Determine reason for failure at -O1

Hi Everyone,

We caught a report for a failed self test when using Clang 5.0 and 6.0
with -DDEBUG and -O1 (i.e., a "debug build"). The code is question is
located at
. It is the SSSE3 code path for CHAM64.

Other optimizations levels are OK for Clang. GCC, ICC and MSVC are OK.
The code is valgrind, Sanitizer, Coverity and Enterprise Analysis

An objdump is available at but it is not
very helpful to me.

My question is, how can we begin to troubleshoot the issue?

Thanks in advance,


I’d suggest approach this like any other bug in source code (not in the compiler) - reduce the example, isolate the failure - until you either find a source bug, or a small, standalone example that seems to demonstrate a contradiction or bug in the way the compiler is interpreting the source.

Thanks Davis.

According to the list of
optimizations applied at -O1 include:

-globalopt -demanded-bits -branch-prob -inferattrs -ipsccp -dse
-loop-simplify -scoped-noalias -barrier -adce -deadargelim -memdep
-licm -globals-aa -rpo-functionattrs -basiccg -loop-idiom -forceattrs
-mem2reg -simplifycfg -early-cse -instcombine -sccp -loop-unswitch
-loop-vectorize -tailcallelim -functionattrs -loop-accesses -memcpyopt
-loop-deletion -reassociate -strip-dead-prototypes -loops -basicaa
-correlated-propagation -lcssa -domtree -always-inline -aa -block-freq
-float2int -lower-expect -sroa -loop-unroll
-alignment-from-assumptions -lazy-value-info -prune-eh -jump-threading
-loop-rotate -indvars -bdce -scalar-evolution -tbaa

I tried backing off some of the optimizations to begin to isolate:

$ CXX=clang++ CXXFLAGS="-g2 -O1 -no-loop-vectorize" make cham-simd.o
clang++ -g2 -O1 -no-loop-vectorize -fPIC -pthread -pipe -c cham-simd.cpp
clang-6.0: error: unknown argument: '-no-loop-vectorize'
make: *** [GNUmakefile:1069: cham-simd.o] Error 1

So I guess my question is, how do I disable a particular optimization?

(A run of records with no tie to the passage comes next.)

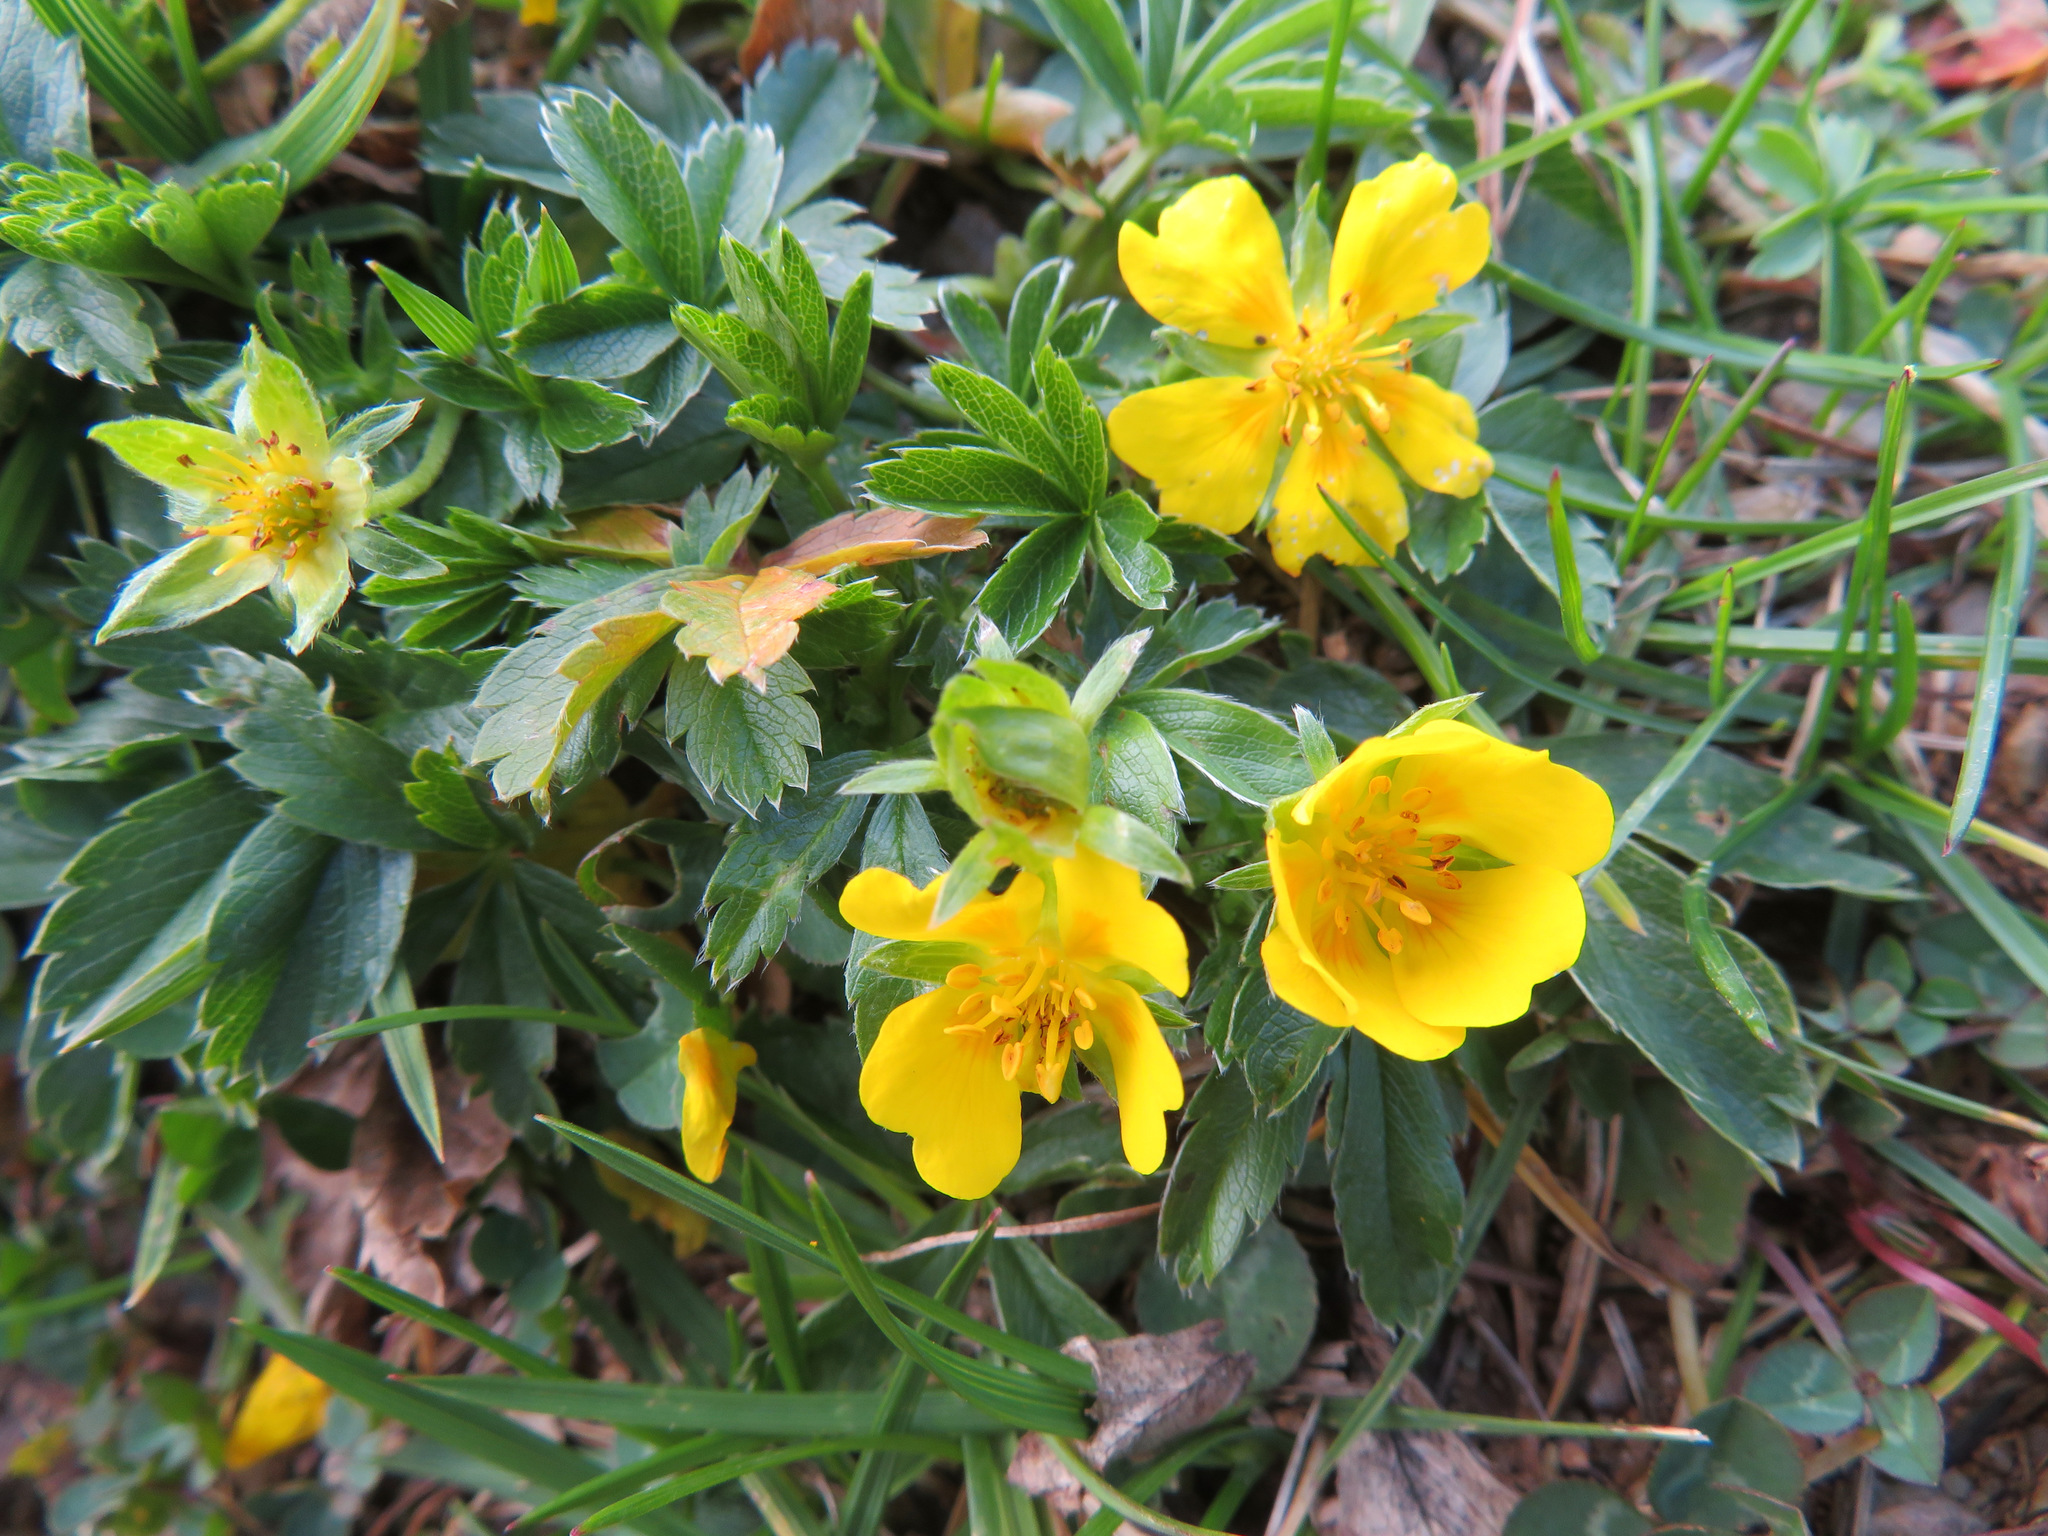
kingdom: Plantae
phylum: Tracheophyta
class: Magnoliopsida
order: Rosales
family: Rosaceae
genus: Potentilla
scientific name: Potentilla aurea
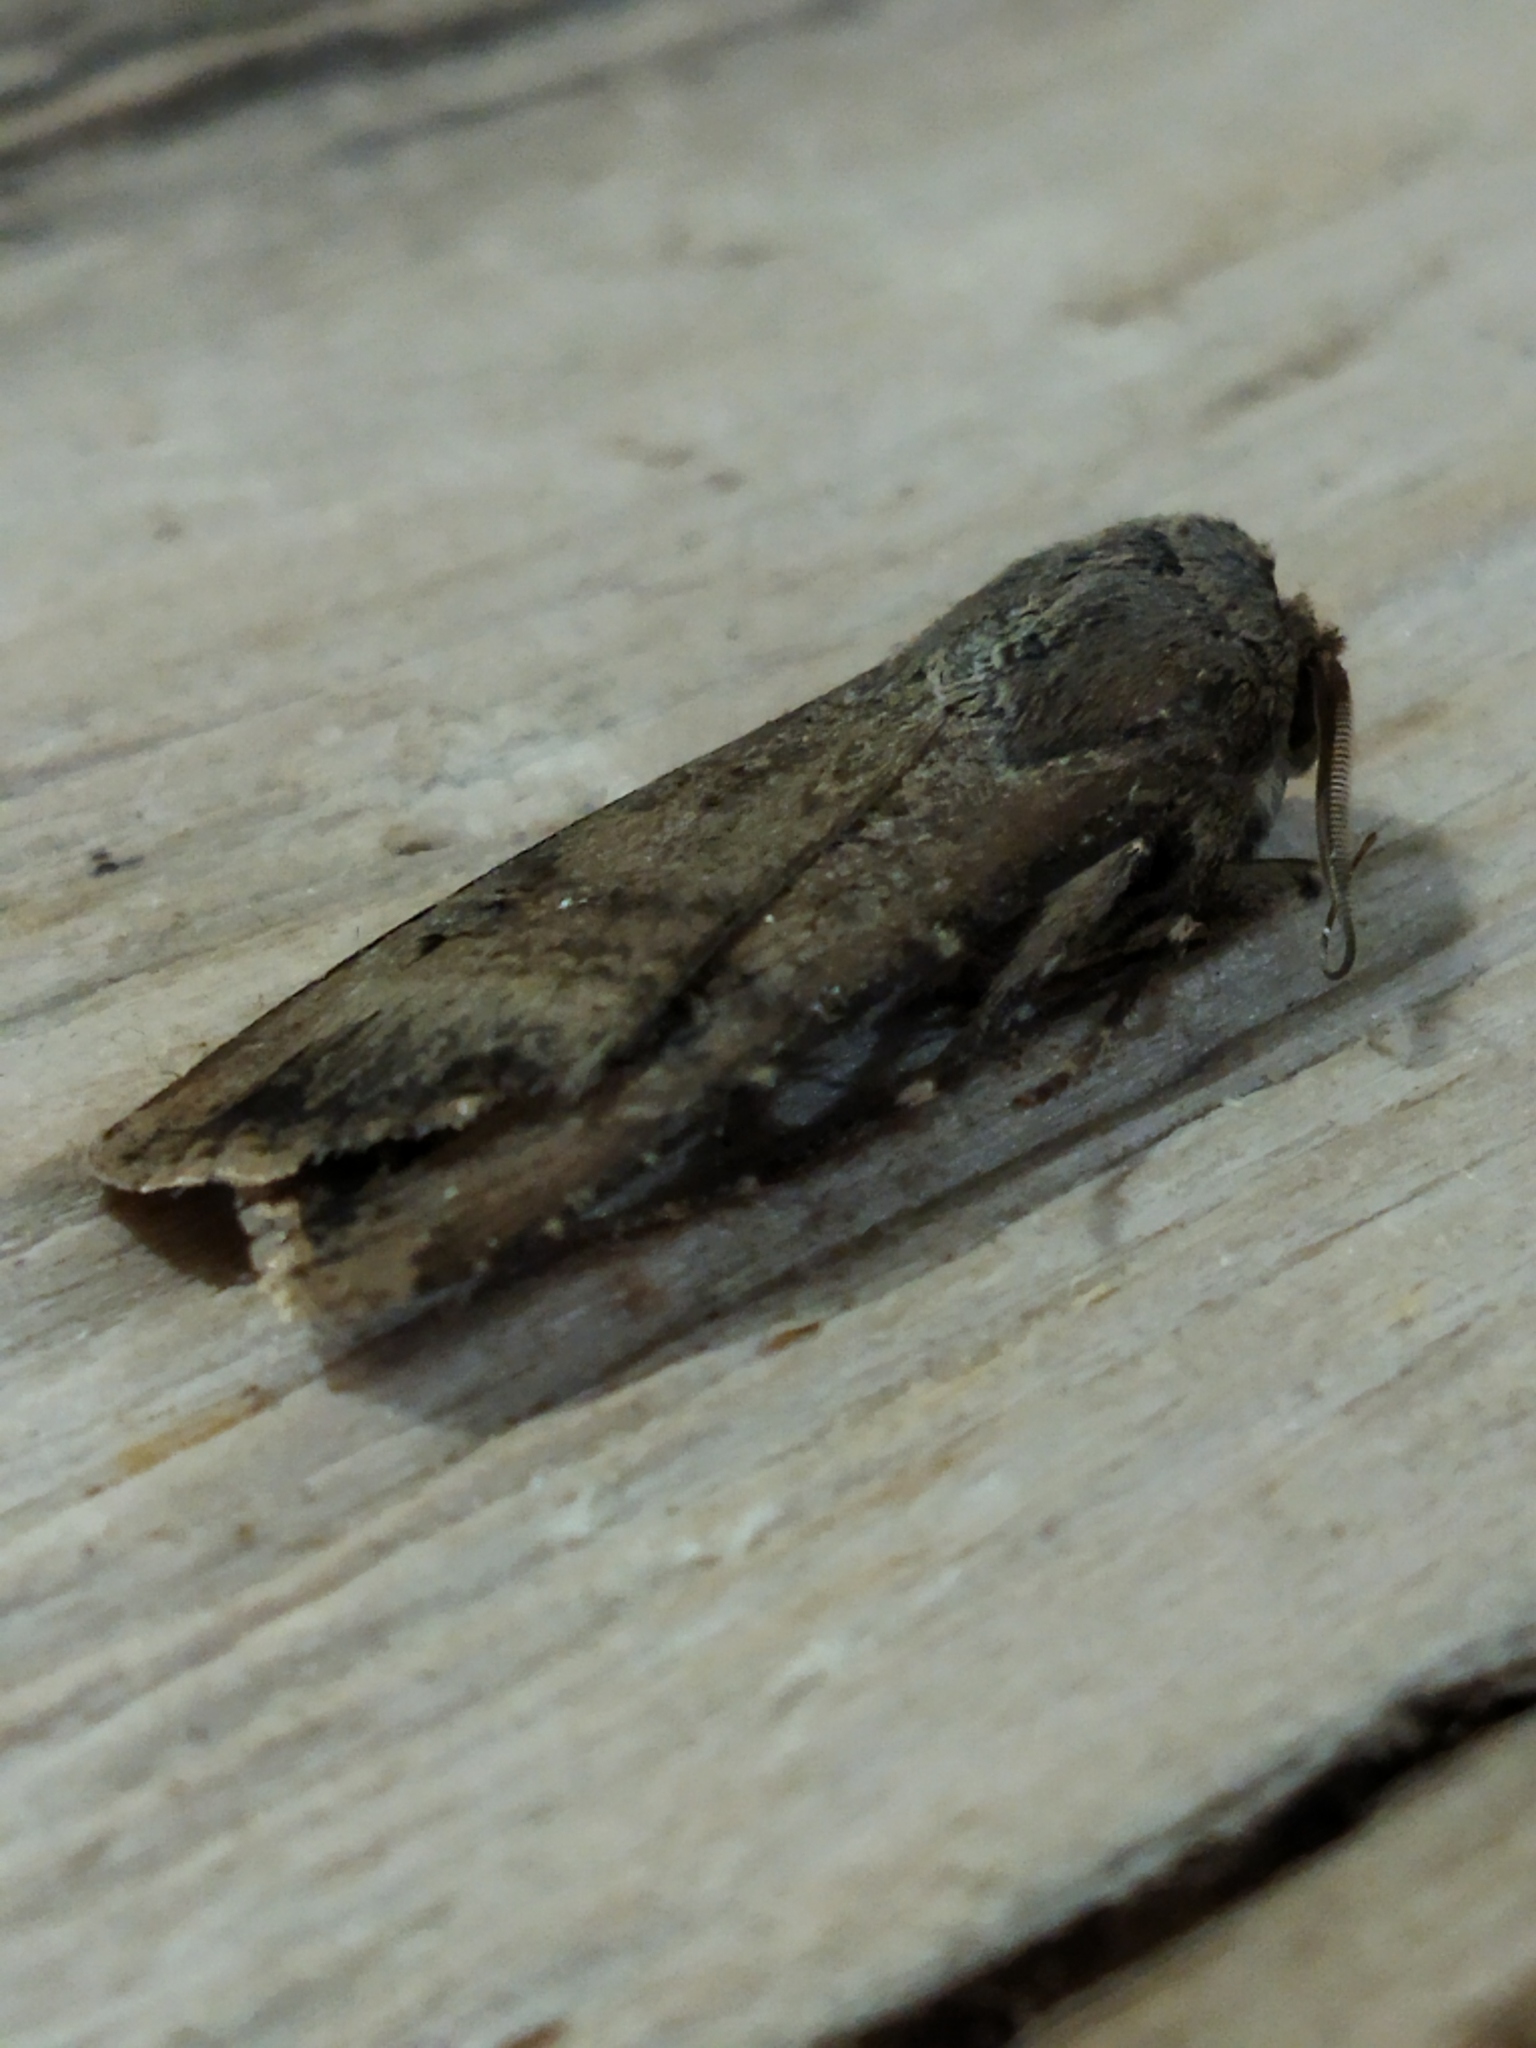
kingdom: Animalia
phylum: Arthropoda
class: Insecta
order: Lepidoptera
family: Noctuidae
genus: Agrotis
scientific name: Agrotis ipsilon
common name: Dark sword-grass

You can use -opt-bisect-limit to narrower down the optimization that causes the issue.

We cleared the issue at . We did not
have a methodology. We teased-out the solution through knob turning.

The aa80c7d4acb6 change modifies a loop to perform 4
encryption/decryption rounds per iteration rather than 8. 8 rounds per
iteration decryption was bad. Dropping from 8 to 4 relieved some
register pressure by requiring 4 fewer loads of a mask used to shuffle
a key.

Thanks for the help and suggestions.


Were you able to determine if it was a compiler bug? (an isolated example would help to make that clear - it’s hard to know from the workaround whether that suppressed a legitimate compiler optimization that was tickling some bug in the code or working around a bug in the compiler)